Ahí, “prendida con alfileres”, la rudimentaria construcción está ubicada al pie del cerro que ahora resguarda a la Plaza México y que en 1847 fue “el fortín de los americanos”, donde acampó parte del grupo de cientos de soldados estadunidenses que invadieron nuestro país para quedarse finalmente con la mitad del territorio nacional.
La vivienda, construida con el milenario adobe, hecho con masa de barro y paja, fue por muchos años la casa de un famoso músico a quien, en el barrio del Ojo de Agua, sólo conocimos como don Pablito, ya fallecido, quien todos los días, sentado en un banquillo de madera, tocaba su acordeón a un lado de la vidriera que daba a la calle de Ocampo de la Ferretera de Norte, donde inició todos sus negocios el patriarca de Grupo Industrial Saltillo, don Isidro López Zertuche.

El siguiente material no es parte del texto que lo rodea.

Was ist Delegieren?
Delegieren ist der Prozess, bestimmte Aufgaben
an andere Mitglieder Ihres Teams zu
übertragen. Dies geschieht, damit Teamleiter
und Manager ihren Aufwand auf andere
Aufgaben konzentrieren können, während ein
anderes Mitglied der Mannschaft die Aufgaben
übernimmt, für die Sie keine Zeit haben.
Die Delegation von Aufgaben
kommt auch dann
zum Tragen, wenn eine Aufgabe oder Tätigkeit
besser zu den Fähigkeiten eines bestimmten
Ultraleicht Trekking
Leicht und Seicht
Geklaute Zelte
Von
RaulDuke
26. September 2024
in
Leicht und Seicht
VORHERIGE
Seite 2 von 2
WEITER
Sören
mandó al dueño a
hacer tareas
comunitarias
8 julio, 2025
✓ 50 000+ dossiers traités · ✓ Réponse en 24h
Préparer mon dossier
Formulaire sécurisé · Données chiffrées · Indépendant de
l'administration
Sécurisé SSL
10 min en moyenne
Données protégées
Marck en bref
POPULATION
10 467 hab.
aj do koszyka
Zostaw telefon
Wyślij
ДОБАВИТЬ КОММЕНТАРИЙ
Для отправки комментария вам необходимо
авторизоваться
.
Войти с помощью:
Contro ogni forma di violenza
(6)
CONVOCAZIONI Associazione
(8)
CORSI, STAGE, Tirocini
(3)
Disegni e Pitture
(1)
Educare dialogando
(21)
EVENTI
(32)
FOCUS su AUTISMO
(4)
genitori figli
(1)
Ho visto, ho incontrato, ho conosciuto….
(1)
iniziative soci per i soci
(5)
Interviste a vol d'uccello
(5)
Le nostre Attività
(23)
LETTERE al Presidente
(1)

Don Pablito era invidente y cada mañana era llevado por uno de sus hijos, que ahí lo dejaba hasta el atardecer cuando regresaba por él. Fue simbólica su presencia para los habitantes de este terruño como yo, entre las décadas de los años 50 al 80 del siglo pasado. Repentinamente, yo no vi a don Pablito; el hombre había muerto. Los vecinos dicen que tiene descendientes en el barrio de Santa Anita y en la colonia Guayulera; no he podido dar con ellos.

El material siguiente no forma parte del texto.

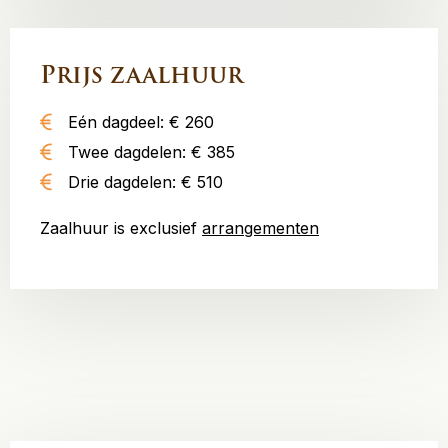
Prijs zaalhuur
Eén dagdeel: € 260
Twee dagdelen: € 385
Drie dagdelen: € 510
Zaalhuur is exclusief
arrangementen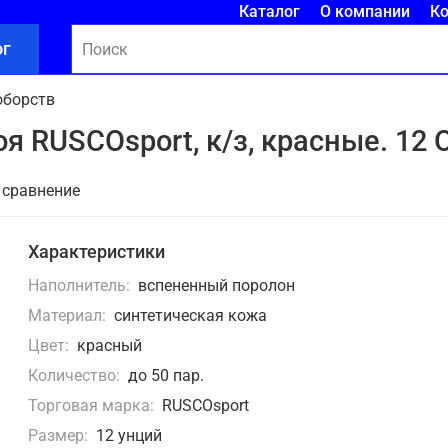
Каталог
О компании
К
ог
оборств
 RUSCOsport, к/з, красные. 12 Oz
 сравнение
Характеристики
Наполнитель:
вспененный поролон
Материал:
синтетическая кожа
Цвет:
красный
Количество:
до 50 пар.
Торговая марка:
RUSCOsport
Размер:
12 унций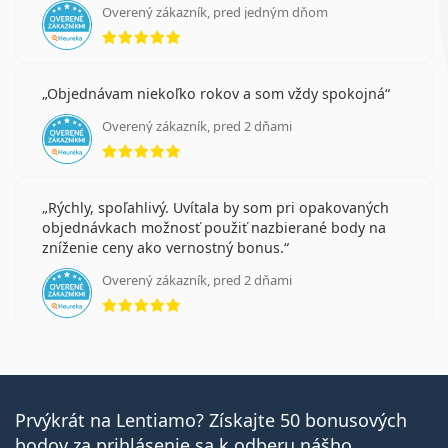
Overený zákazník, pred jedným dňom
hodnotenie 5 z 5
Objednávam niekoľko rokov a som vždy spokojná
Overený zákazník, pred 2 dňami
hodnotenie 5 z 5
Rýchly, spoľahlivý. Uvítala by som pri opakovaných
objednávkach možnosť použiť nazbierané body na
zníženie ceny ako vernostný bonus.
Overený zákazník, pred 2 dňami
hodnotenie 5 z 5
Prvýkrát na Lentiamo? Získajte 50 bonusových
bodov za prihlásenie sa k odberu nášho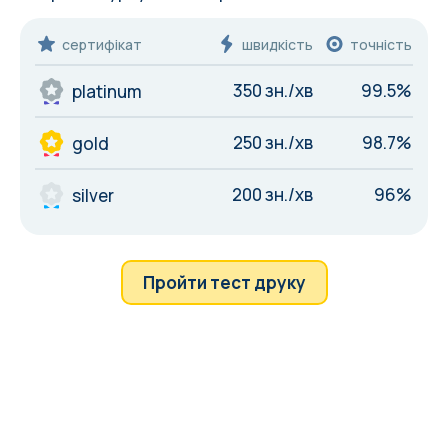
сертифікат
швидкість
точність
350 зн./хв
99.5%
platinum
250 зн./хв
98.7%
gold
200 зн./хв
96%
silver
Пройти тест друку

En la casita de adobe vive una de sus nietas, cuyo nombre ignoran los vecinos y dicen que la dama es “algo especial”, que poco plática con ellos y que sale de mañana, regresa por la tarde, y se encierra en su vivienda.
Es una de las pocas edificaciones de adobe que hay en el entorno. El antiguo terreno que sirvió como campos deportivos para practicar el beisbol, y donde a principio de la década de los años 20 del siglo pasado, se distinguía por una enorme antena, “la torre inalámbrica” que sirvió de base para una de las primeras radiodifusoras que tuvo la ciudad, ahora fue poblado de modernas casas, algunas con cierto lujo, pero todas de ladrillo y otros materiales.
La casa de don Pablito tiene casi 200 años; sus paredes descarapeladas muestran el adobe que firme aún sostiene la antigua edificación. El zarpeo es el original, cal viva, nopal, arena fina de arroyo, agua y poca sal, con su debido reposo hasta que el nopal soltara la baba y se encalmara la cal. El uso del adobe es una práctica arraigada en la historia de la ciudad. En los años 50 del siglo pasado, la revista National Geographic publicó un artículo que mencionaba a Saltillo como “la urbe de adobe”, que forma parte integral de la arquitectura de la ciudad y distintivo de su identidad histórica.
Dato curioso
Se dice que en Saltillo hay más de mil de casas de adobe, algunas en deterioro por el tiempo y la falta de mantenimiento.